Numa entrevista que concedeu a jornalistas brasileiros após o encontro, o Presidente da República Dominicana diz ter recebido luz verde do Governo brasileiro para obter financiamento para a construção de duas fábricas no país — o projecto foi feito com financiamento parcial do BNDES; entre os anos de 2003 e 2015 empresas brasileiras conseguiram contratos na República Dominicana, com dois mil milhões de dólares (1,78 mil milhões de euros) a serem “desembolsados a favor da Odebrecht”.

Em 2005, na véspera de uma visita de José Eduardo dos Santos, Marcelo Odebrecht pediu a Lula da Silva que reconhecesse o papel do Presidente de Angola como “pacificador e líder regional”, e fizesse referência às acções realizadas por empresas brasileiras em Angola, com destaque para a Odebrecht. “Dr. Alex, aqui está o documento. O dr. Marcelo pede-lhe a gentileza de encaminhar ao seminarista”, escreveu Darci Luz, secretária de Marcelo, a Alexandrino Alencar. “Seminarista” surge sempre como nome de código para o intermediário das mensagens, que neste caso seria o chefe de gabinete de Lula, Gilberto Carvalho.

No dia seguinte, o Presidente brasileiro disse publicamente que Eduardo dos Santos “soube liderar Angola na conquista da paz” e elogiou a sua “perseverança e visão de futuro” – também mencionou o projecto da central hidroeléctrica de Capanda, referido no e-mail de Marcelo Odebrecht como um exemplo da cooperação entre os dois países.

Em 2007, Lula da Silva visitou Angola e, depois da análise dos e-mails, a Polícia Federal, citada pelo jornal Estado de São Paulo, conclui: “Aparentemente, os executivos da Odebecht mantêm contactos com autoridades da embaixada a fim de colocar na agenda, no encontro, assuntos de interesse da construtora”.

Há também e-mails que mostram Marcelo Odebrecht a participar activamente nas discussões sobre contratos da Petrobras.

A Lava Jato é uma investigação a uma gigantesca rede de corrupção que envolve a empresa estatal petrolífera, Petrobras, e o pagamento de subornos por parte de empresas para a obtenção de contratos. Envolve políticos do Partido dos Trabalhadores (no poder), mas também de outros.
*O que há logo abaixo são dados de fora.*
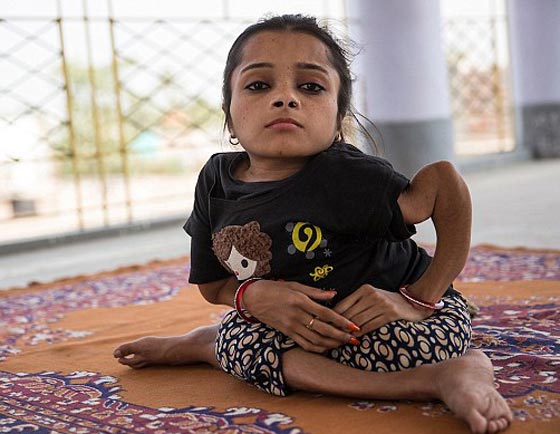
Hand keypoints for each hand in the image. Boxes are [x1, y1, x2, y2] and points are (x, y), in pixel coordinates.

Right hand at [243, 280, 360, 352]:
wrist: (252, 298)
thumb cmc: (274, 288)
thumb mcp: (294, 285)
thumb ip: (315, 292)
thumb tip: (334, 294)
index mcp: (300, 301)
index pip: (326, 314)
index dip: (342, 321)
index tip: (354, 326)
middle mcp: (297, 316)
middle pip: (323, 330)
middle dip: (341, 336)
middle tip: (355, 340)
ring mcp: (291, 326)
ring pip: (315, 340)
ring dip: (332, 344)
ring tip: (344, 344)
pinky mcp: (287, 333)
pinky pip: (305, 344)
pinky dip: (318, 348)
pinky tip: (327, 348)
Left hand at [334, 284, 433, 336]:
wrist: (413, 302)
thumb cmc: (387, 301)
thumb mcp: (371, 297)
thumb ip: (356, 303)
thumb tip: (335, 315)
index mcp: (364, 289)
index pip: (344, 304)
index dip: (333, 316)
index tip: (324, 325)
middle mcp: (372, 295)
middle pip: (350, 313)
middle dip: (338, 326)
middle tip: (328, 336)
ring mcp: (382, 304)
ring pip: (359, 320)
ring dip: (348, 332)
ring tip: (338, 339)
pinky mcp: (390, 314)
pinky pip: (371, 325)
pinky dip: (361, 333)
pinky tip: (355, 339)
A investigação já levou à prisão de dezenas de responsáveis políticos – entre eles o ex-tesoureiro do PT, João Vaccari – , de administradores de empresas e de empresários: além de Odebrecht (entretanto envolvida também num caso de corrupção em torno da construção dos estádios do Mundial 2014 e condenada no Brasil por uso de trabalho escravo em Angola) está também detido o dono da construtora Andrade Gutierrez.